_What you will do_
Please pull the text out of each of the rows below, keeping every line word for word and in its original order.

--- Data extracts ---

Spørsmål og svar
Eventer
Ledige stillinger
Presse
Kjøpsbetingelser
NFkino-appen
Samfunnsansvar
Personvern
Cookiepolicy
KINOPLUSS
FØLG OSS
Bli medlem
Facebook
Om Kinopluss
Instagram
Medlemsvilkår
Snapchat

---

_Output of the task_
Spørsmål og svar
Eventer
Ledige stillinger
Presse
Kjøpsbetingelser
NFkino-appen
Samfunnsansvar
Personvern
Cookiepolicy
KINOPLUSS
FØLG OSS
Bli medlem
Facebook
Om Kinopluss
Instagram
Medlemsvilkår
Snapchat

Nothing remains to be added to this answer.